Courgetti & Meatballs
November 16, 2015 | Serves 4
- 1 Courgette Per Person, Spiralized
For the Sauce:
- 3 Tablespoons of Olive Oil
- 4 Cloves of Garlic, Minced
- 2 Teaspoons of Dried Oregano
- 3 x 400g Tin of Chopped Tomatoes
- 2 Bay Leaves, Dried
- Coarse Salt & Pepper
- Handful of Fresh Basil
For the Meatballs
- 400g Minced Beef
- 400g Minced Pork
- 1/2 Cup of Ground Almonds (60g)
- 5 Tablespoons of Almond Milk, Unsweetened
- 1 Egg, Whisked
- 2 Garlic Cloves, Minced
- 1 Teaspoon of Dried Oregano
- 10g of Parsley
- Coarse Salt & Pepper
There’s few things I love more than a crisp bowl of courgetti smothered in hot, gorgeous tomato sauce and when you pile it high with incredible meatballs it’s just perfection. These meatballs are so good, they’re a blend of pork and beef moistened with soaked ground almonds for the best texture and flavoured with loads of garlic, oregano and fresh parsley. The sauce is super garlicky and full of flavour and when it’s hot it ever so slightly softens the raw courgetti to make it the perfect texture. If you have a little extra time, leave the sauce to simmer for about an hour but if you’re rushing, you can have this on the table in about half an hour.

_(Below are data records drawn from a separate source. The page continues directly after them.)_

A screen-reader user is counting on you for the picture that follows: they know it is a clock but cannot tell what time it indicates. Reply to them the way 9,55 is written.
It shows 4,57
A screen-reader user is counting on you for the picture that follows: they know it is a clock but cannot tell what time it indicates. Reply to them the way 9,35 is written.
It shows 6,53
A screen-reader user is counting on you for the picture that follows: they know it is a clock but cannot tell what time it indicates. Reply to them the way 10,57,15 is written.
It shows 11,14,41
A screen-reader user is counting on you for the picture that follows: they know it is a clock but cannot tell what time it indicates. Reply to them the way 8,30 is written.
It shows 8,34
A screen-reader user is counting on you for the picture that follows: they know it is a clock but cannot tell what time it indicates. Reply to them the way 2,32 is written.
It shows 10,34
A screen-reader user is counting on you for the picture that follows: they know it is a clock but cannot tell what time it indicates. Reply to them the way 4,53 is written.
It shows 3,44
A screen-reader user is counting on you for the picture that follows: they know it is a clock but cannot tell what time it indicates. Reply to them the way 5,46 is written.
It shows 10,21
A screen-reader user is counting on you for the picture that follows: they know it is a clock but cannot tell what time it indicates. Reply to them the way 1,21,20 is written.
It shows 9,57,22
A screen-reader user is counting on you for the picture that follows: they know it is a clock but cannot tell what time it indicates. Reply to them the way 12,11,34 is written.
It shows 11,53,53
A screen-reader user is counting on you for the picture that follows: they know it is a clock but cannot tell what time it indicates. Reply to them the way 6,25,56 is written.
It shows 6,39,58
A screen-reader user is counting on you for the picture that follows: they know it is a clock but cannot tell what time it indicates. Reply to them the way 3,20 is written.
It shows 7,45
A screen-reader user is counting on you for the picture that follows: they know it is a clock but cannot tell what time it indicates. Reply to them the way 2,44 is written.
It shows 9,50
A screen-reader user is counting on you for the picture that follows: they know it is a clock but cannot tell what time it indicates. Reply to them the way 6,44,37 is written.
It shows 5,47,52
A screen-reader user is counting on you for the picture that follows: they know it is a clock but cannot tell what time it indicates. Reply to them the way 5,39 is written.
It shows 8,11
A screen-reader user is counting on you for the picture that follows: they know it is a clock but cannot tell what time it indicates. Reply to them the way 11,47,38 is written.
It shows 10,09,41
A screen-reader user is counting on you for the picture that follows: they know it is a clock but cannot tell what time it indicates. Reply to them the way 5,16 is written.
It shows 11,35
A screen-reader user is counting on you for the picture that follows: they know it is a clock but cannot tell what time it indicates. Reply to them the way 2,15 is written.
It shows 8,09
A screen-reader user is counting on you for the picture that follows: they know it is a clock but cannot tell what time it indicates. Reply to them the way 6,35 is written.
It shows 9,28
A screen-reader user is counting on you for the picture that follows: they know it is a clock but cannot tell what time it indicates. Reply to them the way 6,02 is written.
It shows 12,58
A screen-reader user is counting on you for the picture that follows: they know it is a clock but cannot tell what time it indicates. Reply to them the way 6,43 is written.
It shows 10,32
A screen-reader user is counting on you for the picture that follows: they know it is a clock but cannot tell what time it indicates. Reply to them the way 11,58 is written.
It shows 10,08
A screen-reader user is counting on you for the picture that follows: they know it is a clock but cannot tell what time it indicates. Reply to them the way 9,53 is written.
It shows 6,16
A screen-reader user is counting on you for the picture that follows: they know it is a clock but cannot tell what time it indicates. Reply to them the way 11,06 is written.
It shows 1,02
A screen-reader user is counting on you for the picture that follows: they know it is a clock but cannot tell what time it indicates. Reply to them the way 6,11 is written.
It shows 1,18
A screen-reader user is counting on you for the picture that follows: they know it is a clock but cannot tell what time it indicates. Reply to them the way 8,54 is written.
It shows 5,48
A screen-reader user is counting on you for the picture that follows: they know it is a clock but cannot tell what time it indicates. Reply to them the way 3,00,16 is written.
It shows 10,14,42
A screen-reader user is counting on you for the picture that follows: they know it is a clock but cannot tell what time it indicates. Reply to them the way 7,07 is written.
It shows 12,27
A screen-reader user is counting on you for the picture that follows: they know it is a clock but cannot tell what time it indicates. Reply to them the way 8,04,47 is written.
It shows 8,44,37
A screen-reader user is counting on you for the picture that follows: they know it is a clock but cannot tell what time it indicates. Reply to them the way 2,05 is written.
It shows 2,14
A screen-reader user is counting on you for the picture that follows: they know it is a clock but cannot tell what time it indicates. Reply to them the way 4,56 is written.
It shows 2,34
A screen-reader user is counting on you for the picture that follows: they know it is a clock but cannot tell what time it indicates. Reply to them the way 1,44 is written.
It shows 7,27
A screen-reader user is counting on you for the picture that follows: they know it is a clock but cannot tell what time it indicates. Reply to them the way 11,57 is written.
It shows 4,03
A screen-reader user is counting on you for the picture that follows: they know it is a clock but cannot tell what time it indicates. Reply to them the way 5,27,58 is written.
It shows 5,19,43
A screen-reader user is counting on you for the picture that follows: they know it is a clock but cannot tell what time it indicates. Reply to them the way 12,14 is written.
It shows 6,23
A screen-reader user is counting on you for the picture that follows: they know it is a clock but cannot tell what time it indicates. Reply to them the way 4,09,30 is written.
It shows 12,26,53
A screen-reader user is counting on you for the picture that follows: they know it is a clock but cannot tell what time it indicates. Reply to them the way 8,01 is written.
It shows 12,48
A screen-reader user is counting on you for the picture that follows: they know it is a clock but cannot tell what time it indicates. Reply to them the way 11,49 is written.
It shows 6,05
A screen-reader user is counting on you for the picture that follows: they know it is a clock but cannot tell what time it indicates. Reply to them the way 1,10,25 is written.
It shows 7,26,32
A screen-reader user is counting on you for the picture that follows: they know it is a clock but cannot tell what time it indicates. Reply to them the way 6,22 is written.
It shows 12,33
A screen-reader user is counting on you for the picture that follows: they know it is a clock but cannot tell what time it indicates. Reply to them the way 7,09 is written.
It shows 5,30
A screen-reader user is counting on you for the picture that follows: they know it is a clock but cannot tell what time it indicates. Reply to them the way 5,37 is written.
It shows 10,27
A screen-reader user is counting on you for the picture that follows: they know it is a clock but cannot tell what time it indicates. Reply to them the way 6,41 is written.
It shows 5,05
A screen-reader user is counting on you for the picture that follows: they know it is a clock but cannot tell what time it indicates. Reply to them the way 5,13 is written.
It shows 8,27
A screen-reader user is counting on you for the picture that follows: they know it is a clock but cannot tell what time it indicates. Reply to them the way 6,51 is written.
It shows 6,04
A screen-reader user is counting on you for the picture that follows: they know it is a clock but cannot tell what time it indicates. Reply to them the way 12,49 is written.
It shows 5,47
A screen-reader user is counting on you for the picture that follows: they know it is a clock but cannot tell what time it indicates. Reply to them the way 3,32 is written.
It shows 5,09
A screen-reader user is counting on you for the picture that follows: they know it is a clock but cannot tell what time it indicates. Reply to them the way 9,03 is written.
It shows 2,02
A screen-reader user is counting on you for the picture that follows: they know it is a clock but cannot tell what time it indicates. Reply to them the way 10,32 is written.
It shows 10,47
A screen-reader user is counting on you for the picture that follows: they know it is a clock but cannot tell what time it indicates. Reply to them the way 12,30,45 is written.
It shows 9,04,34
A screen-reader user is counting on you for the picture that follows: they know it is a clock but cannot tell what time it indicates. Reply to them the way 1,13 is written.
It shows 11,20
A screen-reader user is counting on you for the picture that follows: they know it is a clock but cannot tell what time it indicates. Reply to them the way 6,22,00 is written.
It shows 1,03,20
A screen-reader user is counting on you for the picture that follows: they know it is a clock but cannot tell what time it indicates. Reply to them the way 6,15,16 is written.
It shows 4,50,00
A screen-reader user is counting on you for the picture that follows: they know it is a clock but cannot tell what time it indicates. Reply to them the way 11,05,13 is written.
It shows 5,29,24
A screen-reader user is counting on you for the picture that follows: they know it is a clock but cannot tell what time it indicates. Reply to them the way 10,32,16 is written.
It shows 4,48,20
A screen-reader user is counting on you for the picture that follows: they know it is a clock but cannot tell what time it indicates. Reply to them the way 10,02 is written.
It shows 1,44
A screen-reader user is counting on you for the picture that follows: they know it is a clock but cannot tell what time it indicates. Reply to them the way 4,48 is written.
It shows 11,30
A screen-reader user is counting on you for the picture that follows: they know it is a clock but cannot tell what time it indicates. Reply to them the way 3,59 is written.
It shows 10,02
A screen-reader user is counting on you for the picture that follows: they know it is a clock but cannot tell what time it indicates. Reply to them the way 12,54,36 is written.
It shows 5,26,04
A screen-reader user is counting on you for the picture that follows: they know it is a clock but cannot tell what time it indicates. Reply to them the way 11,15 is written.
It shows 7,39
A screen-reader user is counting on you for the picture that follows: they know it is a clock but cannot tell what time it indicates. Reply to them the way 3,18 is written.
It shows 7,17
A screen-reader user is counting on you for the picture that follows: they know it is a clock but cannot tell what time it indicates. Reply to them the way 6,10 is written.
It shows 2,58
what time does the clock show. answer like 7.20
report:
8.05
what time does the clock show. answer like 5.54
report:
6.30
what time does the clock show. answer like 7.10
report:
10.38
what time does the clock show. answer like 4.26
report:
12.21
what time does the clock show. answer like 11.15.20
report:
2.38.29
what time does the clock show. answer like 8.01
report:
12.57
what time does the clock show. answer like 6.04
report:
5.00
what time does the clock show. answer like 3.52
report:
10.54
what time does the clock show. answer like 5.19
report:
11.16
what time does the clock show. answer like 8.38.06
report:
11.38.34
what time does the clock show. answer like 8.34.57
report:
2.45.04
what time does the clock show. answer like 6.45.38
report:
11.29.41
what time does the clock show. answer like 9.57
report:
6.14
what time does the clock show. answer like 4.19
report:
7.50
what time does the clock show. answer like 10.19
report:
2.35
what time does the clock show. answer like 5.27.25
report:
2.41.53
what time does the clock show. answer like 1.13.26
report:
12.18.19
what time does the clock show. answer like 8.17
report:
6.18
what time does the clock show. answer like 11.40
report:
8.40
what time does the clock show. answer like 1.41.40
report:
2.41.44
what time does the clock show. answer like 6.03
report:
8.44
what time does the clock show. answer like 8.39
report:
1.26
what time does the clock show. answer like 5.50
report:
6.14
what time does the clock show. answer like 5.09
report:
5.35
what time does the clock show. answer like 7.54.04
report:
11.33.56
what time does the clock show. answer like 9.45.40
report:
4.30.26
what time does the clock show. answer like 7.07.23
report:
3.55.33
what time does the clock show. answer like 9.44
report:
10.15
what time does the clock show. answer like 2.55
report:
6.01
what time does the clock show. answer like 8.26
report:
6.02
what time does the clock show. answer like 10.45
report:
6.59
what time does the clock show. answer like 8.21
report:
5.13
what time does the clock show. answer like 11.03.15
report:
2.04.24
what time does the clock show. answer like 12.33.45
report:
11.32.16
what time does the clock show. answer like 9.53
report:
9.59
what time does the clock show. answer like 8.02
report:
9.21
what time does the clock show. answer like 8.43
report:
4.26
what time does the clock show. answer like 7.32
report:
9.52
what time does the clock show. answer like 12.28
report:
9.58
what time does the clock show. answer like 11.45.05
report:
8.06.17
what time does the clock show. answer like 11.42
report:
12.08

First things first, get the sauce on. The longer you can leave it to simmer, the better (20 minutes will do, up to an hour on really low heat is ideal). Add the olive oil to a pot on low-medium heat. Add in 4 cloves of minced garlic and toss it in the oil. Let it cook for a few minutes until soft.
Pour in the chopped tomatoes and add the bay leaves. Sprinkle in a good pinch of coarse salt and pepper and stir. Bring the sauce to a soft simmer and leave it to simmer on low heat for as long as you can.
While the sauce is cooking, make the meatballs. Combine the beef and pork in a large bowl, breaking up and mixing the meat with your hands. Finely chop the parsley and add it to the bowl with the garlic, oregano, and a good pinch of coarse salt and pepper. Add the whisked egg to the meat mixture and mix everything together gently with your hands.
In a small bowl, combine the ground almonds and almond milk and stir well. Pour this mixture into the meat and mix gently with your hands.
Use damp hands to roll the mixture into balls and set them aside.
When the sauce has been on for atleast 20 minutes, heat a large frying pan on medium-high heat and add in about a tablespoon of olive oil. When it’s hot, add in the meatballs and cook them until brown on all sides, you may have to do a few batches depending on the size of your pan.
Roughly chop the basil and stir it into the sauce. Add the browned meatballs to the pot of sauce, coating them in the sauce, turn the heat up a little and let it all simmer until the meatballs are cooked through, about 10 minutes.
Plate the spiralized courgetti and smother it in the sauce and meatballs.